Novartis' Entresto, facing a big comeback in hard-to-treat heart failure patients, scores FDA nod after adcomm cakewalk
Hard-and-fast rules in drug development are hard to come by, but one has long been the standard for market approvals — you have to hit your primary endpoints in pivotal studies. But for Novartis’ heart failure med Entresto, what’s a Phase III miss between friends?
The FDA on Tuesday approved Entresto, a combination of neprilysin inhibitor sacubitril and angiotensin receptor II blocker valsartan, to treat heart failure patients with a preserved ejection fraction (HFpEF), making it the first drug on the market for that population.
The drug’s new label covers a combined indication called chronic heart failure — both HFpEF and reduced ejection fraction (HFrEF) — with a “below normal” left-ventricle ejection fraction, a variable condition the agency leaves open for physician’s judgement. Either way, Novartis thinks its drug could be useful for around 5 million of the more than 6 million heart failure patients at any one time in the US.
The agency primarily based its review on results from Novartis’ Phase III PARAGON-HF study, which, unlike most other successful pivotal trials, didn’t actually hit its primary endpoint of reducing the rate of total heart failures and death. Despite the flop, the FDA urged Novartis to pursue its application anyway, arguing the study’s design may have produced misleading results — the primary endpoint’s p-value was 0.06, by the way — and highlighting results from pre-specified follow-up analyses that pointed to significant benefits.
Dave Soergel, Novartis’ global head drug development for cardiovascular, renal and metabolism, told Endpoints News the FDA’s decision to consider the totality of evidence around Entresto’s application was “heartening” and shot down claims the approval undermined the standard 0.05 p-value that serves as an efficacy benchmark across the industry.
“If we had taken PARAGON alone to the agency, would we have gotten the same response? I doubt it. But we have thousands of patients in randomized clinical trials around the globe,” he said. “There isn’t really a magic to 0.05 and, in fact, there is regulatory precedent for supplemental indications based on clinical trials that didn’t hit that number. This isn’t breaking the mold; on the contrary, it’s taking a sophisticated and appropriate view of the totality of the data.”
In December, an FDA advisory committee nearly unanimously backed the agency’s investigators, handing down a 12-1 vote in Entresto’s favor. The approval could open a $5 billion market to Novartis, by some analysts’ lights, adding to its leading position in the treatment of heart failure patients with a reduced ejection fraction (HFrEF). That indication has competitors, though, including SGLT2 diabetes meds like AstraZeneca’s Farxiga and Eli Lilly and Boehringer Ingelheim’s Jardiance.
Victor Bulto, Novartis’ US pharma chief, didn’t want to talk sales projections on a call with Endpoints and noted that the Swiss drugmaker didn’t intend to expand its team to accommodate the roughly 2 million additional patients Entresto could cover. The prescribing physician pool, after all, wont change much.

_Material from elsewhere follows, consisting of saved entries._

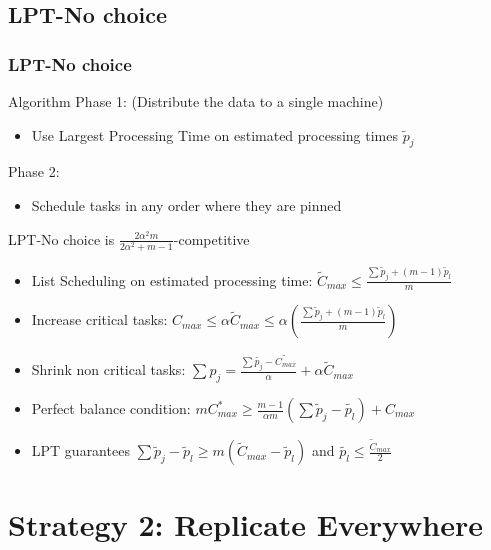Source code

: \documentclass[usenames,dvipsnames]{beamer}
\begin{document}
\subsection{LPT-No choice}

\begin{frame}
  \frametitle{LPT-No choice}

  \begin{block}{Algorithm}
    Phase 1: (Distribute the data to a single machine)
    \begin{itemize}
    \item Use Largest Processing Time on estimated processing times $\tilde{p}_j$
    \end{itemize}
    Phase 2:
    \begin{itemize}
    \item Schedule tasks in any order where they are pinned
    \end{itemize}
  \end{block}

  \pause

  \begin{block}{LPT-No choice is $\frac{2\alpha^{2}m}{2\alpha^{2}+ m-1}$-competitive}
    \begin{itemize}
    \item List Scheduling on estimated processing time:
      $\tilde C_{max}\leq  \frac{\sum{\tilde p_j + (m-1) \tilde p_l} }{m}$
    \item Increase critical tasks: $C_{max}\leq \alpha \tilde C_{max}\leq \alpha \left ( \frac{\sum{\tilde p_j + (m-1) \tilde p_l} }{m} \right )$
    \item Shrink non critical tasks: $ \sum {p_j} = \frac{\sum \tilde{p_j}- \tilde{C_{max}}}{\alpha} + \alpha \tilde C_{max}$
    \item Perfect balance condition: $m C_{max}^{*}\geq \frac{m-1}{\alpha m} \left( \sum \tilde p_j - \tilde{p_l} \right) + {C_{max}}$

    \item LPT guarantees $\sum \tilde p_j-\tilde p_l \geq m (\tilde C_{max}-\tilde p_l)$ and $\tilde{p_l} \leq \frac{\tilde{C}_{max}}{2}$
    \end{itemize}
    
  \end{block}
\end{frame}

\section{Strategy 2: Replicate Everywhere}
\end{document}
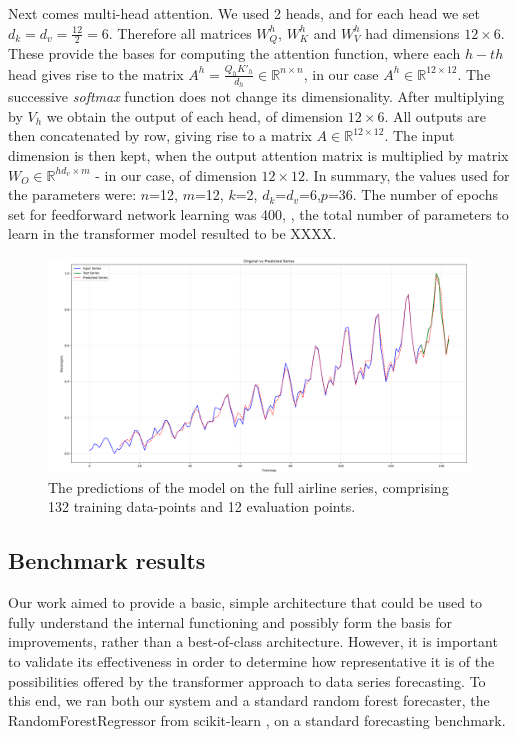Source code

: \documentclass[algorithms,article,submit,pdftex,moreauthors]{Definitions/mdpi}
\begin{document}
Next comes multi-head attention. We used 2 heads, and for each head we set $d_k = d_v = \frac{12}{2} = 6$. Therefore all matrices $W^h_Q$, $W^h_K$ and $W^h_V$ had dimensions $12 \times 6$. These provide the bases for computing the attention function, where each $h-th$ head gives rise to the matrix $A^h=\frac{Q_hK'_h}{d_h} \in \mathbb{R}^{n \times n}$, in our case $A^h \in \mathbb{R}^{12 \times 12}$. The successive {\em softmax} function does not change its dimensionality. After multiplying by $V_h$ we obtain the output of each head, of dimension $12 \times 6$. All outputs are then concatenated by row, giving rise to a matrix $A \in \mathbb{R}^{12 \times 12}$. The input dimension is then kept, when the output attention matrix is multiplied by matrix $W_O \in \mathbb{R}^{hd_v \times m}$ - in our case, of dimension $12 \times 12$. In summary, the values used for the parameters were: $n$=12, $m$=12, $k$=2, $d_k$=$d_v$=6,$p$=36. The number of epochs set for feedforward network learning was 400, , the total number of parameters to learn in the transformer model resulted to be XXXX.

\begin{figure}
	\centering
	\includegraphics[width=0.90\linewidth]{airlines.png}
	\caption{The predictions of the model on the full airline series, comprising 132 training data-points and 12 evaluation points.}
	\label{fig:airlines}
\end{figure}

\subsection{Benchmark results} \label{subsec:benchmark}

Our work aimed to provide a basic, simple architecture that could be used to fully understand the internal functioning and possibly form the basis for improvements, rather than a best-of-class architecture. However, it is important to validate its effectiveness in order to determine how representative it is of the possibilities offered by the transformer approach to data series forecasting. To this end, we ran both our system and a standard random forest forecaster, the RandomForestRegressor from scikit-learn \cite{GEW06}, on a standard forecasting benchmark.
\end{document}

“Most of the cardiologists are really familiar with Entresto and how to use it,” he said. Bulto also highlighted the roughly $30 billion burden heart failure puts on the US healthcare system each year. Thirty percent of that is tied to hospitalizations, he said, making a risk reduction there a potentially boon for payers and providers.

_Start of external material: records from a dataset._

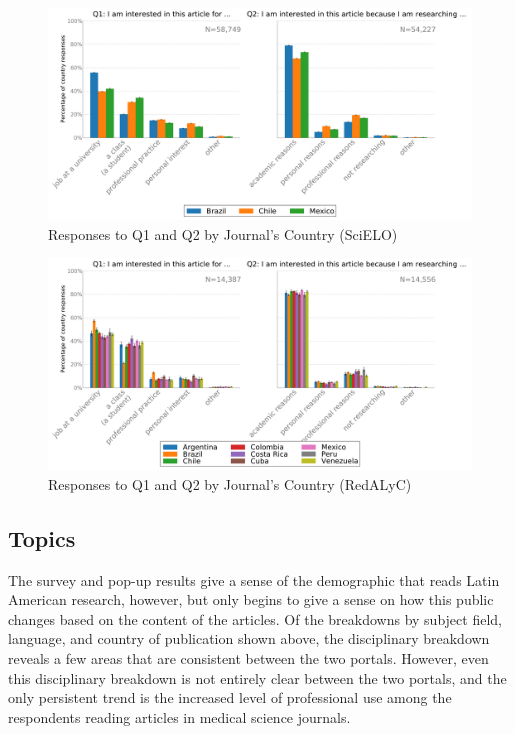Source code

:\begin{figure}[htbp]
\centering
\includegraphics[keepaspectratio,width=\textwidth,height=0.75\textheight]{figures/scielo_q1_q2_by_country_journal.pdf}
\caption{Responses to Q1 and Q2 by Journal's Country (SciELO)}
\label{scielo_q1_q2_by_country_journal}
\end{figure}

\begin{figure}[htbp]
\centering
\includegraphics[keepaspectratio,width=\textwidth,height=0.75\textheight]{figures/redalyc_q1_q2_by_country_journal.pdf}
\caption{Responses to Q1 and Q2 by Journal's Country (RedALyC)}
\label{redalyc_q1_q2_by_country_journal}
\end{figure}

\subsection{Topics}
\label{topics}

The survey and pop-up results give a sense of the demographic that reads Latin American research, however, but only begins to give a sense on how this public changes based on the content of the articles. Of the breakdowns by subject field, language, and country of publication shown above, the disciplinary breakdown reveals a few areas that are consistent between the two portals. However, even this disciplinary breakdown is not entirely clear between the two portals, and the only persistent trend is the increased level of professional use among the respondents reading articles in medical science journals.

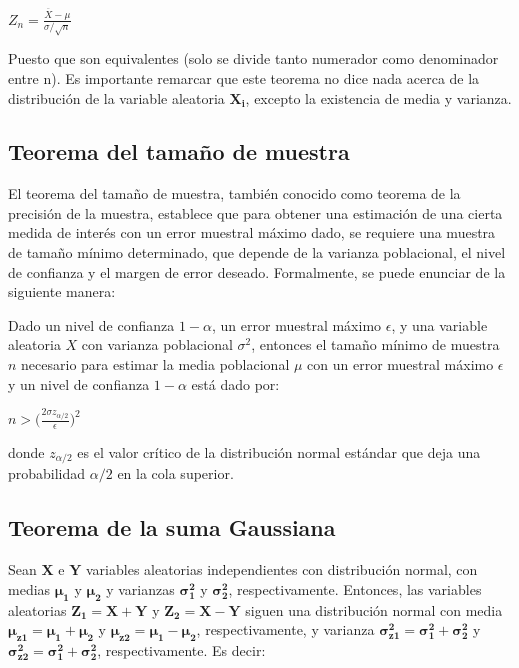 \documentclass[es-lat]{article}
\begin{document}
\begin{center}
    $Z_{n}=\frac{\overline{X}-\mu}{\sigma/\sqrt{n}}$
\end{center}

Puesto que son equivalentes (solo se divide tanto numerador como denominador entre n). Es importante remarcar que este teorema no dice nada acerca de la distribución de la variable aleatoria $\mathbf{X_{i}}$, excepto la existencia de media y varianza.


\subsection{Teorema del tamaño de muestra}
El teorema del tamaño de muestra, también conocido como teorema de la precisión de la muestra, establece que para obtener una estimación de una cierta medida de interés con un error muestral máximo dado, se requiere una muestra de tamaño mínimo determinado, que depende de la varianza poblacional, el nivel de confianza y el margen de error deseado. Formalmente, se puede enunciar de la siguiente manera:

Dado un nivel de confianza $1-\alpha$, un error muestral máximo $\epsilon$, y una variable aleatoria $X$ con varianza poblacional $\sigma^2$, entonces el tamaño mínimo de muestra $n$ necesario para estimar la media poblacional $\mu$ con un error muestral máximo $\epsilon$ y un nivel de confianza $1-\alpha$ está dado por:

\begin{center}
    $ n > \Bigg( \frac{2 \sigma z_{\alpha/2}}{\epsilon} \Bigg) ^2 $
\end{center}

donde $z_{\alpha/2}$ es el valor crítico de la distribución normal estándar que deja una probabilidad $\alpha/2$ en la cola superior.

\subsection{Teorema de la suma Gaussiana}

Sean $\mathbf{X}$ e $\mathbf{Y}$ variables aleatorias independientes con distribución normal, con medias $\mathbf{\mu_{1}}$ y $\mathbf{\mu_{2}}$ y varianzas $\mathbf{\sigma_{1}^2}$ y $\mathbf{\sigma_{2}^2}$, respectivamente. Entonces, las variables aleatorias $\mathbf{Z_{1} = X + Y}$ y $\mathbf{Z_{2} = X - Y}$ siguen una distribución normal con media $\mathbf{\mu_{z1} = \mu_{1} + \mu_{2}}$ y $\mathbf{\mu_{z2} = \mu_{1} - \mu_{2}}$, respectivamente, y varianza $\mathbf{\sigma_{z1}^2 = \sigma_{1}^2 + \sigma_{2}^2}$ y $\mathbf{\sigma_{z2}^2 = \sigma_{1}^2 + \sigma_{2}^2}$, respectivamente. Es decir:
\end{document}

Entresto’s turnaround at the FDA is a surprise given the long reliance on pivotal Phase III studies as guideposts for an approval. Novartis admitted before the adcomm vote an approval for Entresto for HFpEF would be “unusual but not unprecedented.”

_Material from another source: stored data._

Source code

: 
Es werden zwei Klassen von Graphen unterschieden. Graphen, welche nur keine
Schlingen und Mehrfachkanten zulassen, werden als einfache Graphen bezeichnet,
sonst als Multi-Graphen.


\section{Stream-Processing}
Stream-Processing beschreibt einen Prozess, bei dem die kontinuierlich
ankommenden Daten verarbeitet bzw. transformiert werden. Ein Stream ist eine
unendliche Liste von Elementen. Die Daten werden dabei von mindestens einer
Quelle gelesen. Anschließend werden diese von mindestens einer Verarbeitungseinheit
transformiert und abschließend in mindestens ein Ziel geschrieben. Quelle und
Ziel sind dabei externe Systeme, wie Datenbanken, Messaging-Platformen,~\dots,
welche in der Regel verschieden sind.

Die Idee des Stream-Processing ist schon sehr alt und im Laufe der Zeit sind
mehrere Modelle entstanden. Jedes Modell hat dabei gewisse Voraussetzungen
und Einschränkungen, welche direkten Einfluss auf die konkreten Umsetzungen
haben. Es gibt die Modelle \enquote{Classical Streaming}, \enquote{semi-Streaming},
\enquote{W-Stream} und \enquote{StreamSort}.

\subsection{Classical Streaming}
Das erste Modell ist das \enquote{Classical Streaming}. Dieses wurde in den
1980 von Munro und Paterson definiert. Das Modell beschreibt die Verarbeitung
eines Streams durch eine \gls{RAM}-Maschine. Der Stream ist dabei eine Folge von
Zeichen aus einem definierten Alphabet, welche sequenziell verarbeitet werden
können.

But the FDA has shown some willingness to consider drugs that don’t hit their checkpoints in the late-stage setting, sometimes to its detriment. The FDA, for instance, in November gave its backing to Biogen’s aducanumab, another candidate seeking a huge unmet clinical need. Instead of supporting the FDA’s argument that a Phase III trial flop for adu was misleading, an FDA adcomm shot down the drug’s application with prejudice. The FDA’s final decision is scheduled for early June.